*WHAT THE TASK ASKS*.
Starting at the line that contains "Measuring from front-facing", repeat the lines word for word, ending after the line that contains "Answer: approximately 135° to its left".

── DATA TO PROCESS ──

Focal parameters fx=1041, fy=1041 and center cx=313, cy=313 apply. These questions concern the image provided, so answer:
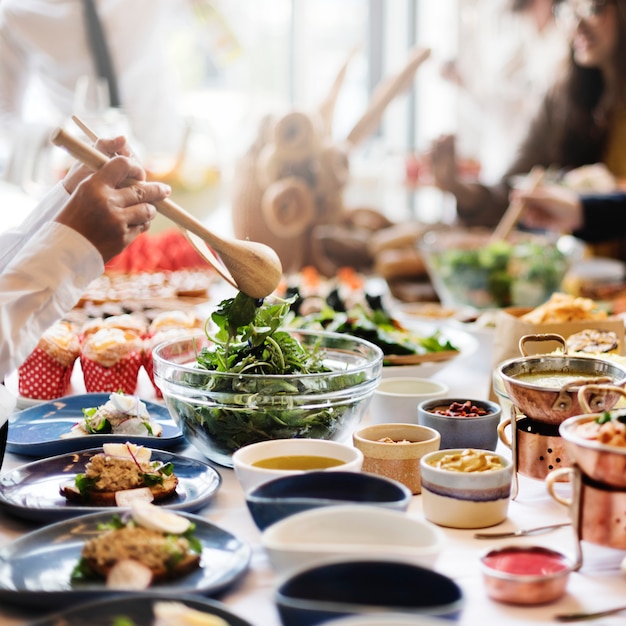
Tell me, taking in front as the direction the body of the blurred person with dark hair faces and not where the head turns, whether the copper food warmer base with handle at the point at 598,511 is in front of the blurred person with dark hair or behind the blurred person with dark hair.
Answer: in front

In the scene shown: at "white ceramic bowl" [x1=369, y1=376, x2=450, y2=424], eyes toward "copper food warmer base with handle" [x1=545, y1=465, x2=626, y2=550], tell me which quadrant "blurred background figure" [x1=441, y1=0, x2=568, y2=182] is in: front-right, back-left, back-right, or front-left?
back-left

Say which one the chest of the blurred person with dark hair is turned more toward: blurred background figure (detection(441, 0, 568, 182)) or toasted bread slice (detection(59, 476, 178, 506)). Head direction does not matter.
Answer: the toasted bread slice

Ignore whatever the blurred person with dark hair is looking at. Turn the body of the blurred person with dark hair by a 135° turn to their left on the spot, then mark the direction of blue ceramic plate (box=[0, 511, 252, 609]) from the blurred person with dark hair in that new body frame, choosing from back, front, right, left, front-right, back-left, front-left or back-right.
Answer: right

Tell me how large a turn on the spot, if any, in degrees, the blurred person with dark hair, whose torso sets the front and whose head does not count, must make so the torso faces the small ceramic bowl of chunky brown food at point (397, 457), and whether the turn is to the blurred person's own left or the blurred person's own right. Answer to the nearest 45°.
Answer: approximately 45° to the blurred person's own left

───
── DATA TO PROCESS ──

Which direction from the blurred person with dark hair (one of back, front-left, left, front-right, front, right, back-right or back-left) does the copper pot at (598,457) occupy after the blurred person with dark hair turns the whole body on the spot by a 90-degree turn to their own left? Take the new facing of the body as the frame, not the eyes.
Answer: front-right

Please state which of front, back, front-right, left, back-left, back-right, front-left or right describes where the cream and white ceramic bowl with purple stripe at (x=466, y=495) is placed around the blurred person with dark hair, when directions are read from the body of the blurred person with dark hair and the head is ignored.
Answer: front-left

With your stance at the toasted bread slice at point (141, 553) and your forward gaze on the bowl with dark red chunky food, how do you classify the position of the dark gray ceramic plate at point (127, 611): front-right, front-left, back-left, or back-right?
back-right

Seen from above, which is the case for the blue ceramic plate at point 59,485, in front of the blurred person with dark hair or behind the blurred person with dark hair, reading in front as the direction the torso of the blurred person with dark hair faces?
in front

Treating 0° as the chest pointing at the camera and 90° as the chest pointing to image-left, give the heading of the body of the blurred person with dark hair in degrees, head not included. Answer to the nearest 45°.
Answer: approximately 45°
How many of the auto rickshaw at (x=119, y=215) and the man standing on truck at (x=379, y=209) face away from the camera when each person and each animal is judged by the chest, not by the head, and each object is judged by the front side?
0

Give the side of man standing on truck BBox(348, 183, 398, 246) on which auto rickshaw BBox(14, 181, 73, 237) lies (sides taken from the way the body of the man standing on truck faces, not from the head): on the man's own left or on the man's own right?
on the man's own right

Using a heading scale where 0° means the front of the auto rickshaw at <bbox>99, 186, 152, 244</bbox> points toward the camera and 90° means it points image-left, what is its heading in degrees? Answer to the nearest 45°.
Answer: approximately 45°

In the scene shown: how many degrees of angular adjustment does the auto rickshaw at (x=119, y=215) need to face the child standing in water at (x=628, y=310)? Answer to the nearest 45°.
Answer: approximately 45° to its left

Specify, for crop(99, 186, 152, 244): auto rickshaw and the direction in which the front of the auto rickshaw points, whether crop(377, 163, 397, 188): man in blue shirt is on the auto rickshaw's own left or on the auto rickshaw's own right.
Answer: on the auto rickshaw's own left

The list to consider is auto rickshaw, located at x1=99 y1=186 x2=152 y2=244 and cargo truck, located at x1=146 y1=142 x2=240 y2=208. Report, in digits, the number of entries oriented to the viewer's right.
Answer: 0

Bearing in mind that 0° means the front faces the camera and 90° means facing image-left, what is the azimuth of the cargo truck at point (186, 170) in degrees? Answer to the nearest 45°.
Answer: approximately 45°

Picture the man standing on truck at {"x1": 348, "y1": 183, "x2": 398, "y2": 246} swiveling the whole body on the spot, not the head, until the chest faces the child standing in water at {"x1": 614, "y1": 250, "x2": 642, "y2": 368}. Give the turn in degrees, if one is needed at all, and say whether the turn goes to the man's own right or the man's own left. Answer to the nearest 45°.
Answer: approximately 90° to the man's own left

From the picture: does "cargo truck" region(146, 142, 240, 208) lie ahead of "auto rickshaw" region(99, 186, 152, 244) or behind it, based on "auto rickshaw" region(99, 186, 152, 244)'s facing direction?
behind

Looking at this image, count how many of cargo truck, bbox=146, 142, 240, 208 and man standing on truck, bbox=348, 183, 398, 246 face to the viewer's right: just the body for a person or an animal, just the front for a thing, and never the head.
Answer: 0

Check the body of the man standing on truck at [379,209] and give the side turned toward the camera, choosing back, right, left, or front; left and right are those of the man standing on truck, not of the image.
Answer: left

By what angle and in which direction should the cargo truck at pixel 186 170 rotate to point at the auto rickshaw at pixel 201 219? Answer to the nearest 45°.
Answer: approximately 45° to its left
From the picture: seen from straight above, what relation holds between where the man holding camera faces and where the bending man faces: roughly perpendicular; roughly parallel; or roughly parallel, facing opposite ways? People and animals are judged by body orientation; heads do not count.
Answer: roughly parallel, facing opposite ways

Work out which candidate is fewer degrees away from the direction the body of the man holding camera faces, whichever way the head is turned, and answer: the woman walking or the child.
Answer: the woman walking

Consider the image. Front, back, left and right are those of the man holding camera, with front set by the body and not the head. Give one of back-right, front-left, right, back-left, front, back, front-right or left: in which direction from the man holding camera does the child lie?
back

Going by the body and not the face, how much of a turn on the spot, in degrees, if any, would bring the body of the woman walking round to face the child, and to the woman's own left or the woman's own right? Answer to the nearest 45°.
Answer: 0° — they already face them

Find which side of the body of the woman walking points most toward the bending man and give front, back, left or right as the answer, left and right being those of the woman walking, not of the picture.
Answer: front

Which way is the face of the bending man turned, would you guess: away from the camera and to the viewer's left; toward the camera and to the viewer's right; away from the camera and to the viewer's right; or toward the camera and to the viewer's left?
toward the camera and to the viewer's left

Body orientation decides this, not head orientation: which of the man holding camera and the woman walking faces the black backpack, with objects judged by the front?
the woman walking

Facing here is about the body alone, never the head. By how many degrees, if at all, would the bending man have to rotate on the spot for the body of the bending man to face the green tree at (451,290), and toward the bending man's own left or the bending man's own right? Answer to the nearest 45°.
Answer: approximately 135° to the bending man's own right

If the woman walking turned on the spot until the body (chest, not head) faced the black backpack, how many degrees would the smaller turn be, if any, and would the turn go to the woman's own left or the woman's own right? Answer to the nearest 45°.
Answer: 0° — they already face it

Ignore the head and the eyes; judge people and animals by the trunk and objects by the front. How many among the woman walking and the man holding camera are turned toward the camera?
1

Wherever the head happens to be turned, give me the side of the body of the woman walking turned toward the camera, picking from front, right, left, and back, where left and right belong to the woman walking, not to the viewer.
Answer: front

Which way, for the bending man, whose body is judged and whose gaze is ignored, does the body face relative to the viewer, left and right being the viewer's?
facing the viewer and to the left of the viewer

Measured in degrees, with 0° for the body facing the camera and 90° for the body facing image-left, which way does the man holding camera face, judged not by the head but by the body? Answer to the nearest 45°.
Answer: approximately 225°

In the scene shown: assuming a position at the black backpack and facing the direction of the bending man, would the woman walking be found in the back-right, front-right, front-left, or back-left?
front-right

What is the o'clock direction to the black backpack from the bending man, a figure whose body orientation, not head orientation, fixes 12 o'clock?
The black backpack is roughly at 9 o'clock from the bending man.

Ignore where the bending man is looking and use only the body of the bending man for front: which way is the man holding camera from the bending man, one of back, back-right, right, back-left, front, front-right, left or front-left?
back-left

───
── DATA TO PROCESS ──

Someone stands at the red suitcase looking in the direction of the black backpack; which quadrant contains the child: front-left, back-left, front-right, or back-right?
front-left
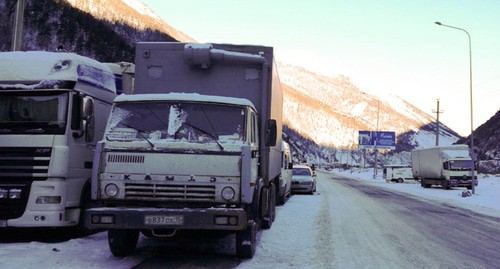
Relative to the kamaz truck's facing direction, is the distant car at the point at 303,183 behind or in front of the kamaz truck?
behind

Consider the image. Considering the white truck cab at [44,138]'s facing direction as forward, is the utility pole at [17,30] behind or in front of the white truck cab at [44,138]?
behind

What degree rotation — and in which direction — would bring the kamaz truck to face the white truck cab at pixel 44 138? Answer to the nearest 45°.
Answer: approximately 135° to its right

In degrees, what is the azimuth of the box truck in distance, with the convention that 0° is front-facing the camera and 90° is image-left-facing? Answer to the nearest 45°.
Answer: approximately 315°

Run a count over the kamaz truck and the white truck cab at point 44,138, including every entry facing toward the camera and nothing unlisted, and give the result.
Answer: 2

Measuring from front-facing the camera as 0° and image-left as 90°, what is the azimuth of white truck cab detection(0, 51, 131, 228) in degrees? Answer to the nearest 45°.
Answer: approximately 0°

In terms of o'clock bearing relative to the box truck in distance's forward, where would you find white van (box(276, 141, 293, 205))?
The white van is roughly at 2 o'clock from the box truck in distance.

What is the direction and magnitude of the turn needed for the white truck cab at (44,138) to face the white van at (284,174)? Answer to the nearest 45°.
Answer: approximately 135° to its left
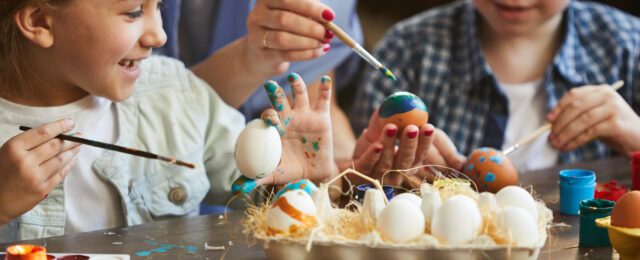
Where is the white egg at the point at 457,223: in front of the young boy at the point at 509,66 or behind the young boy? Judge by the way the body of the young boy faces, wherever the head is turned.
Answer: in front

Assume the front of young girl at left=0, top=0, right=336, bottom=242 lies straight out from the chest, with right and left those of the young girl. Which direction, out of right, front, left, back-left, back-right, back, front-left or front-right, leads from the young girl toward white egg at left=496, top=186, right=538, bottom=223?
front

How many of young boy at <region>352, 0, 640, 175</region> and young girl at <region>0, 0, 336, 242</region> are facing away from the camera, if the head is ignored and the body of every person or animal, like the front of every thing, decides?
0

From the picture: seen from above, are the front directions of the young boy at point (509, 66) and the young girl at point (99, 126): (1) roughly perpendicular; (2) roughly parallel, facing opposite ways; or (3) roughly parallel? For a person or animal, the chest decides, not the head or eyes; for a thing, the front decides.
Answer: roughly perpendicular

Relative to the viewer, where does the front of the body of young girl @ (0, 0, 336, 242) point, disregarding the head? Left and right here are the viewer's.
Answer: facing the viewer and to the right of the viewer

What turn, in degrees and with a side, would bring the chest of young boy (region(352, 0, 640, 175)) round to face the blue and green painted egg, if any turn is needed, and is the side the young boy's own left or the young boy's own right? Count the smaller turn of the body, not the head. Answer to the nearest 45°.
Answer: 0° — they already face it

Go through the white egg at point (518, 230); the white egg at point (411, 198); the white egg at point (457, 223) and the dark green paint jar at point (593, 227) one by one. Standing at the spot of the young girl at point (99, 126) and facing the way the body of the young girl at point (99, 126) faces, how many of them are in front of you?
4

───

*EXERCISE ANSWER*.
Measuring from front-facing the camera as 0° and image-left as 90°, what is the azimuth of white truck cab detection(0, 51, 131, 228) in degrees? Answer to the nearest 45°.
Answer: approximately 0°

In terms of o'clock bearing relative to the box truck in distance's forward, where would you find white van (box(276, 141, 293, 205))?
The white van is roughly at 2 o'clock from the box truck in distance.

What is the direction and magnitude of the turn needed for the white truck cab at (44,138) to face the white van at (284,174)? Answer to the nearest 45°.
Answer: approximately 135° to its left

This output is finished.